Finanzen

Finanzaufsicht sieht Betriebsrenten wegen EZB-Politik in Gefahr

Die Finanzaufsicht Bafin hat erhebliche Sorgen wegen der Zukunft der Betriebsrenten in Deutschland.
03.05.2018 16:37
Lesezeit: 1 min

Das Zinstief bedroht nach Einschätzung der Finanzaufsicht Bafin zunehmend die Betriebsrenten. "Ohne zusätzliches Kapital von außen werden einige Pensionskassen nicht mehr ihre vollen Leistungen erbringen können", sagte Deutschlands oberster Versicherungsaufseher Frank Grund am Donnerstag in Frankfurt laut dpa. Die Lage sei "noch ernster als vor zwei Jahren" und werde sich bei anhaltend niedrigen Zinsen weiter verschärfen.

Etwa ein Drittel der 137 Pensionskassen in Deutschland habe die Bundesanstalt für Finanzdienstleistungsaufsicht (Bafin) bereits unter verschärfter Beobachtung. "Und wir drängen sie, bei ihren Trägern oder Aktionären rechtzeitig Unterstützung einzufordern", sagte Grund. In der schwierigsten Gruppe befänden sich etwa zehn Prozent der Deckungsrückstellungen der Branche, "da machen wir uns schon erhebliche Sorgen".

Die Niedrigzinsphase erschwert es Lebensversicherern und Pensionskassen, die vor Jahren zugesagten, vergleichsweise hohen Zinsen zu erwirtschaften. Im schlimmsten Fall drohen Kunden Leistungskürzungen. Die Kapitalanlagen der Pensionskassen für die Betriebsrenten summieren sich nach Bafin-Angaben auf rund 165 Milliarden Euro, Deutschlands Lebensversicherer verwalten etwa 900 Milliarden Euro.

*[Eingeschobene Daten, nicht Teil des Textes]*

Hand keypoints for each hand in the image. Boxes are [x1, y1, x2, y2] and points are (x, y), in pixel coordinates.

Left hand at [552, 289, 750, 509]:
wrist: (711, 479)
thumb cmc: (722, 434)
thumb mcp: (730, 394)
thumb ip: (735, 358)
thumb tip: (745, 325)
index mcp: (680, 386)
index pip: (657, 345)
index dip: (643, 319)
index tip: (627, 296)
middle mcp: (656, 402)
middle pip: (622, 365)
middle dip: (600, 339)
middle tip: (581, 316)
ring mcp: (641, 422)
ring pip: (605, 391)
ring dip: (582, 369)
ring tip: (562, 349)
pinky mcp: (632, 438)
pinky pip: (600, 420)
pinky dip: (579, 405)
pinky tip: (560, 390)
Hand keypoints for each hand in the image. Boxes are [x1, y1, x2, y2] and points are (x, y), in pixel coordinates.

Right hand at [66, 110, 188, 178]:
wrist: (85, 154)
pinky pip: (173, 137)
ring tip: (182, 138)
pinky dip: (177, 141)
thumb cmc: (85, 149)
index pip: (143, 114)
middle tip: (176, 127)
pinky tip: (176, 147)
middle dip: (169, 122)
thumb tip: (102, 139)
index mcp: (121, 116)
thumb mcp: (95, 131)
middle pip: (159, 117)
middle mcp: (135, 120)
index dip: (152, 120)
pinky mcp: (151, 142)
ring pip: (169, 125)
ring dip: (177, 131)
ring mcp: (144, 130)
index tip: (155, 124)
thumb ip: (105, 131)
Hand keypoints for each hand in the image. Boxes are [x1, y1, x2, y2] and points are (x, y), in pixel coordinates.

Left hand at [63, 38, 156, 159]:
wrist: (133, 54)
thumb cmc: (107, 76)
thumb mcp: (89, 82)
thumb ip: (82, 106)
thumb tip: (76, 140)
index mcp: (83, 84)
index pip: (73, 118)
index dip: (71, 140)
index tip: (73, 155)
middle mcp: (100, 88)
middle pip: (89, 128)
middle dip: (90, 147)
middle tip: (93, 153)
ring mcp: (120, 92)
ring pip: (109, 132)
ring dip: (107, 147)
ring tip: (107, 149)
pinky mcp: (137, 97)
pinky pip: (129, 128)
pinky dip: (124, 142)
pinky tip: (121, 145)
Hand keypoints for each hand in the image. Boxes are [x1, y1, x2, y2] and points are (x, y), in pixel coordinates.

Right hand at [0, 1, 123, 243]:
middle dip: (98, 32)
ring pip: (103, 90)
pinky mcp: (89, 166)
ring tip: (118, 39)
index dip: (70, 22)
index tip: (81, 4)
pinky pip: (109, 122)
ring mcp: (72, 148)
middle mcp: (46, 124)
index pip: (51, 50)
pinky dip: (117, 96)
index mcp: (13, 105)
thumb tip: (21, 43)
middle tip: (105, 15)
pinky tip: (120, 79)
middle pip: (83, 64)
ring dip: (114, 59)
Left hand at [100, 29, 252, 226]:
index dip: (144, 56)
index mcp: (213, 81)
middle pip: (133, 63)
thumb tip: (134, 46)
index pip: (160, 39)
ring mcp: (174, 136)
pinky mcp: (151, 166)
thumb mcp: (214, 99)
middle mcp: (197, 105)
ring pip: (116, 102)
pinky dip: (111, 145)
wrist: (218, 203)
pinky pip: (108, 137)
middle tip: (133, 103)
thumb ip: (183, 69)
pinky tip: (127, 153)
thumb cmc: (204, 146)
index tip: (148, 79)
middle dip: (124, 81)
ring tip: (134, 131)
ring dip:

"Alle Verantwortlichen sollten Interesse daran haben, Pensionskassen vor einer Schieflage zu bewahren", betonte Grund. "Nur dann bleibt die betriebliche Altersvorsorge ein stabiler Pfeiler der Alterssicherung in Deutschland."

Zinstief und Digitalisierung stellen auch Banken vor große Herausforderungen. Die Institute müssten sich anpassen – "und zwar schnell und fundamental", mahnte Bankenaufseher Raimund Röseler. Kleinere Umbauarbeiten reichten nicht. Es brauche "einen Kulturwandel in den Banken und umfassende Investitionen in Technologie und Köpfe".

Die Bafin stellte sich außerdem gegen die europäischen Bestrebungen für einen grenzübergreifenden Schutz von Spargeldern. Noch laste ein Bestand von 800 Milliarden Euro bis einer Billion Euro Problemkredite ("Non-Performing Loans"/NPL) auf Europas Bankbilanzen. "Wenn man darüber ein System erzwungener Solidarität stülpt, dann ist das nichts anderes als ein Akt europäischer Umverteilung", betonte Bafin-Präsident Felix Hufeld.

Die EU-Kommission hatte 2015 Vorschläge für eine europäische Einlagensicherung vorgelegt. Bis zum Sommer des laufenden Jahres peilen die EU-Staaten substanzielle Fortschritte an, unter anderen Frankreich drückt aufs Tempo. Die deutsche Kreditwirtschaft fürchtet, dass die hierzulande gut gefüllten Sicherungstöpfe genutzt werden sollen, um Schieflagen in anderen Staaten zu finanzieren.